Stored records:
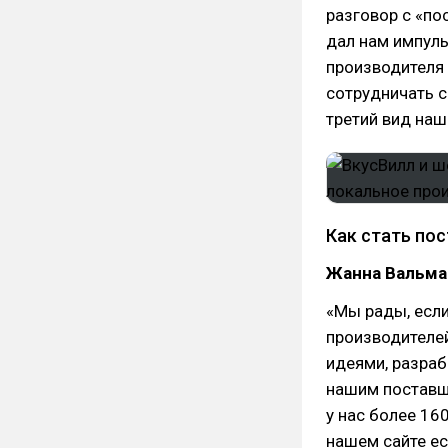
разговор с «по
дал нам импуль
производителя 
сотрудничать с
третий вид наш
Как стать по
Жанна Вальма
«Мы рады, есл
производителей
идеями, разраб
нашим поставщ
у нас более 160
нашем сайте е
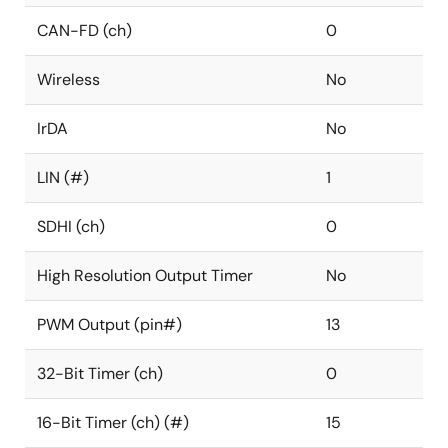
CAN-FD (ch)
0
Wireless
No
IrDA
No
LIN (#)
1
SDHI (ch)
0
High Resolution Output Timer
No
PWM Output (pin#)
13
32-Bit Timer (ch)
0
16-Bit Timer (ch) (#)
15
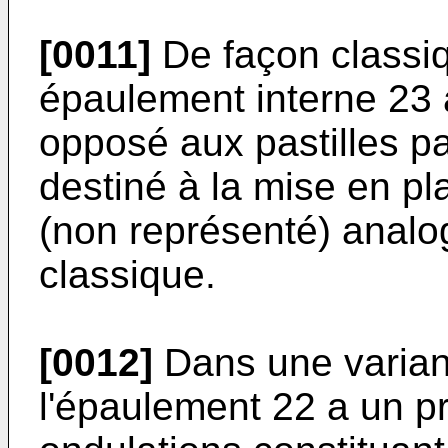
[0011]
De façon classiq
épaulement interne 23 à
opposé aux pastilles pa
destiné à la mise en pl
(non représenté) analo
classique.
[0012]
Dans une variant
l'épaulement 22 a un pr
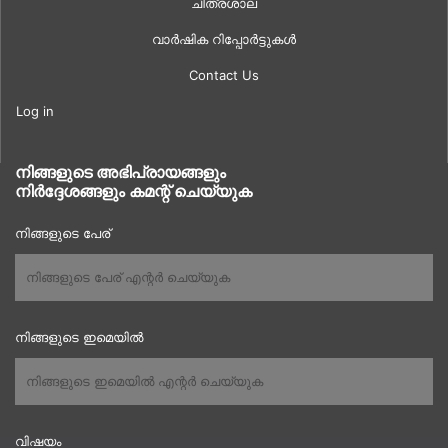
ചിത്രശാല
വാർഷിക റിപ്പോർട്ടുകൾ
Contact Us
Log in
നിങ്ങളുടെ അഭിപ്രായങ്ങളും
നിർദ്ദേശങ്ങളും കമന്റ് ചെയ്യുക
നിങ്ങളുടെ പേര്
നിങ്ങളുടെ ഇമെയിൽ
വിഷയം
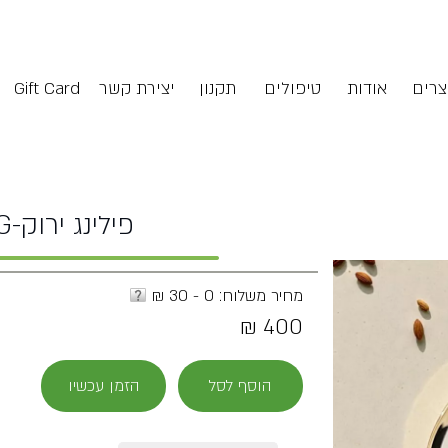
צרים
אודות
טיפולים
תקנון
יצירת קשר
Gift Card
פילינג ירוק-GREEN PILING
מחיר משלוח: 0 - 30 ₪
400 ₪
הוסף לסל
הזמן עכשיו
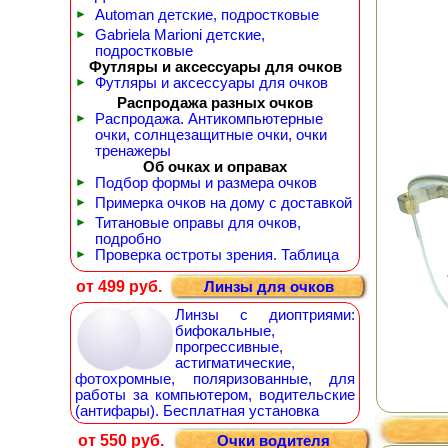
►
Automan детские, подростковые
►
Gabriela Marioni детские,
подростковые
Футляры и аксессуары для очков
►
Футляры и аксессуары для очков
Распродажа разных очков
►
Распродажа. Антикомпьютерные
очки, солнцезащитные очки, очки
тренажеры
Об очках и оправах
►
Подбор формы и размера очков
►
Примерка очков на дому с доставкой
►
Титановые оправы для очков,
подробно
►
Проверка остроты зрения. Таблица
от 499 руб.
Линзы для очков
Линзы с диоптриями:
бифокальные,
прогрессивные,
астигматические,
фотохромные, поляризованные, для
работы за компьютером, водительские
(антифары). Бесплатная установка
от 550 руб.
Очки водителя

| Directions for this task |
Go through the entries above and print each one exactly, minus the pictures.

| Answer to this task |
разговор с «по
дал нам импуль
производителя 
сотрудничать с
третий вид наш
Как стать по
Жанна Вальма
«Мы рады, есл
производителей
идеями, разраб
нашим поставщ
у нас более 160
нашем сайте е
CAN-FD (ch)
0
Wireless
No
IrDA
No
LIN (#)
1
SDHI (ch)
0
High Resolution Output Timer
No
PWM Output (pin#)
13
32-Bit Timer (ch)
0
16-Bit Timer (ch) (#)
15
[0011]
De façon classiq
épaulement interne 23 à
opposé aux pastilles pa
destiné à la mise en pl
(non représenté) analo
classique.
[0012]
Dans une variant
l'épaulement 22 a un pr
ചിത്രശാല
വാർഷിക റിപ്പോർട്ടുകൾ
Contact Us
Log in
നിങ്ങളുടെ അഭിപ്രായങ്ങളും
നിർദ്ദേശങ്ങളും കമന്റ് ചെയ്യുക
നിങ്ങളുടെ പേര്
നിങ്ങളുടെ ഇമെയിൽ
വിഷയം
צרים
אודות
טיפולים
תקנון
יצירת קשר
Gift Card
פילינג ירוק-GREEN PILING
מחיר משלוח: 0 - 30 ₪
400 ₪
הוסף לסל
הזמן עכשיו
►
Automan детские, подростковые
►
Gabriela Marioni детские,
подростковые
Футляры и аксессуары для очков
►
Футляры и аксессуары для очков
Распродажа разных очков
►
Распродажа. Антикомпьютерные
очки, солнцезащитные очки, очки
тренажеры
Об очках и оправах
►
Подбор формы и размера очков
►
Примерка очков на дому с доставкой
►
Титановые оправы для очков,
подробно
►
Проверка остроты зрения. Таблица
от 499 руб.
Линзы для очков
Линзы с диоптриями:
бифокальные,
прогрессивные,
астигматические,
фотохромные, поляризованные, для
работы за компьютером, водительские
(антифары). Бесплатная установка
от 550 руб.
Очки водителя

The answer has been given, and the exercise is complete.